If your dog presents with one or more of these behaviors then your dog could be suffering from "SMALL DOG SYNDROME".
Jumping up on people
Begging for food
Assuming the best and most comfortable place on the human’s bed
Growling or barking at anyone trying to get close to the dog’s owner
Demanding to get attention, affection, petting, treats, etc.

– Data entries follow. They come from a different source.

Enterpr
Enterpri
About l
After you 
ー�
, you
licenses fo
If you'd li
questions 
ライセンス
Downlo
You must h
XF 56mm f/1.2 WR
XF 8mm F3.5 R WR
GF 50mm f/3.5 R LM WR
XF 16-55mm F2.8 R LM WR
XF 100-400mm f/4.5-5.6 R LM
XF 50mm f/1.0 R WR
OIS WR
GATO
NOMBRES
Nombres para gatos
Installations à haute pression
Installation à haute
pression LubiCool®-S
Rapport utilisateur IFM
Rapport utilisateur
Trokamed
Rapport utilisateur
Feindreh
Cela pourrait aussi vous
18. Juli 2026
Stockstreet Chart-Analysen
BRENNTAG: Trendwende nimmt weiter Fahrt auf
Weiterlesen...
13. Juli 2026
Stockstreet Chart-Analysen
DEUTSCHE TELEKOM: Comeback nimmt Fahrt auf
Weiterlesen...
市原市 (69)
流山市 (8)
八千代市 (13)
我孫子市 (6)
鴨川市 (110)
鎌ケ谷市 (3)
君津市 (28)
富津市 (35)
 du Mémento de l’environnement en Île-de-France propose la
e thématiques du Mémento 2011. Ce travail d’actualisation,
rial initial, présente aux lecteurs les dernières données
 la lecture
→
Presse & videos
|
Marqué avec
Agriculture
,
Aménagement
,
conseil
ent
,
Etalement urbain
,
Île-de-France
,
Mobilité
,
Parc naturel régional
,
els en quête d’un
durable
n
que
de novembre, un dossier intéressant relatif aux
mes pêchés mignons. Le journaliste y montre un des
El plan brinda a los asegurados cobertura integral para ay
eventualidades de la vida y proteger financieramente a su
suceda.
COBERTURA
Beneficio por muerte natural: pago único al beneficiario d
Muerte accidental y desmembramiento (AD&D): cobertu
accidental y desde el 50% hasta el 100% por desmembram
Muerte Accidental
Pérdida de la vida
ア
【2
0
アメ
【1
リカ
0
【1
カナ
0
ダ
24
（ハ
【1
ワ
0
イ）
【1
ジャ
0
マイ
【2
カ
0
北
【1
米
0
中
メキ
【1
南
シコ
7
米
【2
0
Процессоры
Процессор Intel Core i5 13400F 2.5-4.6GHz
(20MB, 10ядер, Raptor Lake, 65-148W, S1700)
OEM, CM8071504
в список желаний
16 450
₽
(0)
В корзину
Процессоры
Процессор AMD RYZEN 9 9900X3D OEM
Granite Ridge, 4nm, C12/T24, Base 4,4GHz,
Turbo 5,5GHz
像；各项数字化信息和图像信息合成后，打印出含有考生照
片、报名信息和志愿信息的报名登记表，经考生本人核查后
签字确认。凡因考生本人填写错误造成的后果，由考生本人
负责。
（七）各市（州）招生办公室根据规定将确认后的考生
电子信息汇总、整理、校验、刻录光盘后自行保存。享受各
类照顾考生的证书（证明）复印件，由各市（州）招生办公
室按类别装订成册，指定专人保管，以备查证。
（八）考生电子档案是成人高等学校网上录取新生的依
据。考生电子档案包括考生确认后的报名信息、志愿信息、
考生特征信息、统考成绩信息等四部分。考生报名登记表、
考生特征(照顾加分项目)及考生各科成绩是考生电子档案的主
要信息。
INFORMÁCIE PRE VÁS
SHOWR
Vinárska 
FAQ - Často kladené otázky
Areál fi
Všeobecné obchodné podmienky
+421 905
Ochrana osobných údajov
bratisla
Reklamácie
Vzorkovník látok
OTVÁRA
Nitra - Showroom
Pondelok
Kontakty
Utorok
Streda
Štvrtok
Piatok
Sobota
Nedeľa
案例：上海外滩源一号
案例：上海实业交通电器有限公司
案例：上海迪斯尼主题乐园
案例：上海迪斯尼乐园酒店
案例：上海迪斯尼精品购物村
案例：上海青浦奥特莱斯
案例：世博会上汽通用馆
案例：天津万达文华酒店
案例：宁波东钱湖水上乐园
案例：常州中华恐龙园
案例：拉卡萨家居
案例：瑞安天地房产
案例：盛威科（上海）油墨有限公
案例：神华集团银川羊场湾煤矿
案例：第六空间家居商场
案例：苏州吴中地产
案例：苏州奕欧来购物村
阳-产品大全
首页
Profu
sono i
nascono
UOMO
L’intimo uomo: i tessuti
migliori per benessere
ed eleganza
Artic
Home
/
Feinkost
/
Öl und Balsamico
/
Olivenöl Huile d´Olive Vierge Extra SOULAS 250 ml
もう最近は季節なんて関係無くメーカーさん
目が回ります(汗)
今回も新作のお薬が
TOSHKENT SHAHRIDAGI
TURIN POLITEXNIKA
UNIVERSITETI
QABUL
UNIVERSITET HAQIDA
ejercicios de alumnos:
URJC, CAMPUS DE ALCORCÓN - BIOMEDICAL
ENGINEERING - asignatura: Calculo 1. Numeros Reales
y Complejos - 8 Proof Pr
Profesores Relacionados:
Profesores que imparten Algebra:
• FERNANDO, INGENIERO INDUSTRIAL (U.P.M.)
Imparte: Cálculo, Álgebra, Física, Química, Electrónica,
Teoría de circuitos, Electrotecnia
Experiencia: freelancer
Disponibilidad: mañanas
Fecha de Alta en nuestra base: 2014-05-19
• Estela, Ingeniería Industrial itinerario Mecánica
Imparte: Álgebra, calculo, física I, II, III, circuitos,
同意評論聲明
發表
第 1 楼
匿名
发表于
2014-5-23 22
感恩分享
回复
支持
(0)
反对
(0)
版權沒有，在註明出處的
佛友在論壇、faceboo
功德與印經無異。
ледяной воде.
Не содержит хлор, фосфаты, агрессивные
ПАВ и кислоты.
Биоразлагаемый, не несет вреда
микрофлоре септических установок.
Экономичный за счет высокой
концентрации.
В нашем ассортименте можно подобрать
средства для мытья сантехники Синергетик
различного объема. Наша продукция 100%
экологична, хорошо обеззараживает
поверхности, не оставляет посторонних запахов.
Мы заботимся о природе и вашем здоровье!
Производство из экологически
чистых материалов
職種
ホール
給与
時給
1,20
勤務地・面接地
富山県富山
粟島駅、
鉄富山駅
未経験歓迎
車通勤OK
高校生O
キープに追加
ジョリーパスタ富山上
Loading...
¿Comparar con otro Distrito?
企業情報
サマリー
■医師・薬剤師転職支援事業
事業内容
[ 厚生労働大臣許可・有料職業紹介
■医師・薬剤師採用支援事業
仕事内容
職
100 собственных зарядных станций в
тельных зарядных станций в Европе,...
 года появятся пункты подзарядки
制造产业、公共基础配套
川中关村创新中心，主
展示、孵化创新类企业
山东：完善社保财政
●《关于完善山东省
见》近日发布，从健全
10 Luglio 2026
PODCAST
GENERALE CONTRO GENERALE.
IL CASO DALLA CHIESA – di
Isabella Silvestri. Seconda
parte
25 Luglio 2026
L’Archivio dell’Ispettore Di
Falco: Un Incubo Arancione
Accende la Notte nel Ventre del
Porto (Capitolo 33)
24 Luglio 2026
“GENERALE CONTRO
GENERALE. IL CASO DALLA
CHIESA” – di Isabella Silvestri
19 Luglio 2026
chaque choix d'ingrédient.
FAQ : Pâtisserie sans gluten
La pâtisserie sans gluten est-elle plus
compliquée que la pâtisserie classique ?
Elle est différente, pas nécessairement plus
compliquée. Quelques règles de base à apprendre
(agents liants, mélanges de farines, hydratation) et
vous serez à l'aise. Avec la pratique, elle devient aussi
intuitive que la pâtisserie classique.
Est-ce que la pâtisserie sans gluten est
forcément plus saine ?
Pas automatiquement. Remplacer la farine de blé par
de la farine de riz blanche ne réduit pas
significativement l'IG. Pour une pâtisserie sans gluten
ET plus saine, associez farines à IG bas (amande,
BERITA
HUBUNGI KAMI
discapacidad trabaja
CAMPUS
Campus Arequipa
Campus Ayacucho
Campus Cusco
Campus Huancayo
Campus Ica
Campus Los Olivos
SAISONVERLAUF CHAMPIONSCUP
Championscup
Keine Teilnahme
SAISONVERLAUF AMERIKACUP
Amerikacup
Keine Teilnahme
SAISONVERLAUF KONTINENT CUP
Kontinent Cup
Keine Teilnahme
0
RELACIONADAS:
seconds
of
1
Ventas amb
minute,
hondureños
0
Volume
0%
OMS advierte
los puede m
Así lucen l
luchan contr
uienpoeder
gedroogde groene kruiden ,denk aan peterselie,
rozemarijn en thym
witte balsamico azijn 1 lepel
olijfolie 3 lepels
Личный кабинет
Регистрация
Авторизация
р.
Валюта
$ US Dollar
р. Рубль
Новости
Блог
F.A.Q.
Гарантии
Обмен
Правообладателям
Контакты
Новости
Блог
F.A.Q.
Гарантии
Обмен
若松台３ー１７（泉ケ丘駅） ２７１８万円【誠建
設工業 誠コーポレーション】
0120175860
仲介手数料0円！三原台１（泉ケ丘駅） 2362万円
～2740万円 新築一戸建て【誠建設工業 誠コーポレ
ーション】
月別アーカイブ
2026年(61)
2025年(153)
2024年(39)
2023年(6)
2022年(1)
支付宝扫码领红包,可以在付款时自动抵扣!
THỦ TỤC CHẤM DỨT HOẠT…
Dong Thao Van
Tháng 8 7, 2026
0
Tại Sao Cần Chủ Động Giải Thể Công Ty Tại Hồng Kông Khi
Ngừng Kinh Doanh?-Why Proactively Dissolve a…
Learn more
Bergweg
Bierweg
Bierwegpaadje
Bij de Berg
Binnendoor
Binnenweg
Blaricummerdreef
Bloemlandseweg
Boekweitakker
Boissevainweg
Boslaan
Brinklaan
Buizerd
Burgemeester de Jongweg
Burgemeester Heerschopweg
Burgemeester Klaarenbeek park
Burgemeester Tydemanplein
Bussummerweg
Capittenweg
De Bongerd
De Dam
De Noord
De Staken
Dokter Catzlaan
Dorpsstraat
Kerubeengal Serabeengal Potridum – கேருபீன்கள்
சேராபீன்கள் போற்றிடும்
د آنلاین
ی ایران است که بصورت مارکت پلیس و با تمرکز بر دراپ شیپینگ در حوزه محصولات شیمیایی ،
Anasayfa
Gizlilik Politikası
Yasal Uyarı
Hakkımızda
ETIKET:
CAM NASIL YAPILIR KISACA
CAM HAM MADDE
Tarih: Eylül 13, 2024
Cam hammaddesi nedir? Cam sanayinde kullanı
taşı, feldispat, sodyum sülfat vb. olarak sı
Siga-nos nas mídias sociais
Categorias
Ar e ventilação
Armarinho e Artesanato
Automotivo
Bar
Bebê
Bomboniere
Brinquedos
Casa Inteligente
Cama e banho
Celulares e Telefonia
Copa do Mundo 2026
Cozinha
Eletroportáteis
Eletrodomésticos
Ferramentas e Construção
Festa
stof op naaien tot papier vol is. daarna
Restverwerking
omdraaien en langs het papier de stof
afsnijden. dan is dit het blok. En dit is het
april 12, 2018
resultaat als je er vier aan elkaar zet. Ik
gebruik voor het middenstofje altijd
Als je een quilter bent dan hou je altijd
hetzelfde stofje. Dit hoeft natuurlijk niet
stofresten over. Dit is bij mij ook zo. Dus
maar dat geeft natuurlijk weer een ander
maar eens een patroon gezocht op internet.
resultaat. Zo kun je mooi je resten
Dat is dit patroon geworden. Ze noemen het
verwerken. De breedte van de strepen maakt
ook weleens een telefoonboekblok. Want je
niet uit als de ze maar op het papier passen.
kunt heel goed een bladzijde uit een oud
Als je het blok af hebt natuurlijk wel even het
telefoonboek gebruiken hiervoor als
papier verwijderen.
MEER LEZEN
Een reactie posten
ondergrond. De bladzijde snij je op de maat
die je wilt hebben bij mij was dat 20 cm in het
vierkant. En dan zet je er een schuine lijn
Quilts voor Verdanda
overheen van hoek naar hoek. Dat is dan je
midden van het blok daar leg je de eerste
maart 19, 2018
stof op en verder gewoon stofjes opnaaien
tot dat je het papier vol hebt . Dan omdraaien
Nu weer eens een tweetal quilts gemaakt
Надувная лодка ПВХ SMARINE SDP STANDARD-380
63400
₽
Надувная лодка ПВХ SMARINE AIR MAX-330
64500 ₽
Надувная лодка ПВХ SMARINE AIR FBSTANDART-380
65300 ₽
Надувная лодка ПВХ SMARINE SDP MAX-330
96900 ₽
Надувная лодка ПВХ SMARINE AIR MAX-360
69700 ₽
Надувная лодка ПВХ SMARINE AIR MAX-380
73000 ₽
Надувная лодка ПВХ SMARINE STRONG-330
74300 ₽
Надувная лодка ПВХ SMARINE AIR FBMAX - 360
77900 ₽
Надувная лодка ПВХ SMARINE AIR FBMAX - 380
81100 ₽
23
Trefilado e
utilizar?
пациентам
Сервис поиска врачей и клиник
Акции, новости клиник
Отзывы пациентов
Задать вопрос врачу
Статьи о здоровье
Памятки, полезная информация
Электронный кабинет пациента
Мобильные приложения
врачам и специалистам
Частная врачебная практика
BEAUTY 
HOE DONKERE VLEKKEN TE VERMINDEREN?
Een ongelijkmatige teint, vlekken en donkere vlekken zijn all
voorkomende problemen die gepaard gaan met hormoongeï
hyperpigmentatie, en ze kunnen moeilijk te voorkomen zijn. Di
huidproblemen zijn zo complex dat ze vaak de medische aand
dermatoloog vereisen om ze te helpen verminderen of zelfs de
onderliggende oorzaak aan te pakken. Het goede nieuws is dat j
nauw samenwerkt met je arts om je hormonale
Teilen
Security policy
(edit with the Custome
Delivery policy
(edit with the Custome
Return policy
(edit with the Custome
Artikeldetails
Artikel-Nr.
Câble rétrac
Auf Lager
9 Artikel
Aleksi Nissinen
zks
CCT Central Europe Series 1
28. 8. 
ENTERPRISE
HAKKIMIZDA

Insistence on going through a door way first
Pulling on a leash or refusing to walk on a leash at all
Nipping at people’s heels
Refusing stubbornly to listen to commands that have already been mastered
Barking or whining at a person
Finding and sleeping on the highest perch he can find
Separation anxiety symptoms
Jumping into a human’s lap uninvited
Growling or barking at other dogs
Growling or barking at people
THERE ARE MANY MORE THAT COULD GO ON THIS LIST, but these are the most common that I see in my profession.
Changing behaviors is neither easy nor impossible, but it does require a small amount of effort on the part of the small breed dog owner to overcome some of those annoying behaviors that have crept up over time. You must be willing to
Change your thinking about your dog's behavior
Re-socialize your dog. I always have a pet owner totally mis-understand this concept as to what I am saying here. " Dogs need to be socialized AROUND new things and in different environments. Meaning people, other dogs, new sounds and new smells. The key word here is AROUND and not interacting with. You must remember that you are your dogs pack leader. Your dog knows from the day it was born how a pack leader should act and present themselves. They are born with it. It is instinctive. What does a Alfa dog do when an intruder comes into his pack, or what does a mother dog do when an intruder approaches her new born puppies. They run the intruder away and they do not allow an intruder to interact in any shape or form. So while socializing your dog around people or things, a good way to show your dog your leadership ability, is to protect him from being handled, hugged, kissed, carried around by every person you come in contact with. Your dog will view this as weakness within your leadership ability to lead the pack. To him, a pack leader is a protector and would reject this type of interaction. You need to become your dogs center of universe, not the neighbor across the street. This is your job as the dogs pet owner.
If needed contact a Trainer for professional help if you can't fix these issues on your own.

There is nothing wrong with showing dogs of any size love and affection, but it must be done with a certain sense of leadership and on your terms.

Affection must start with you and must end with you. By practicing these concepts daily, allows the dog to learn what acceptable behavior is and what is not.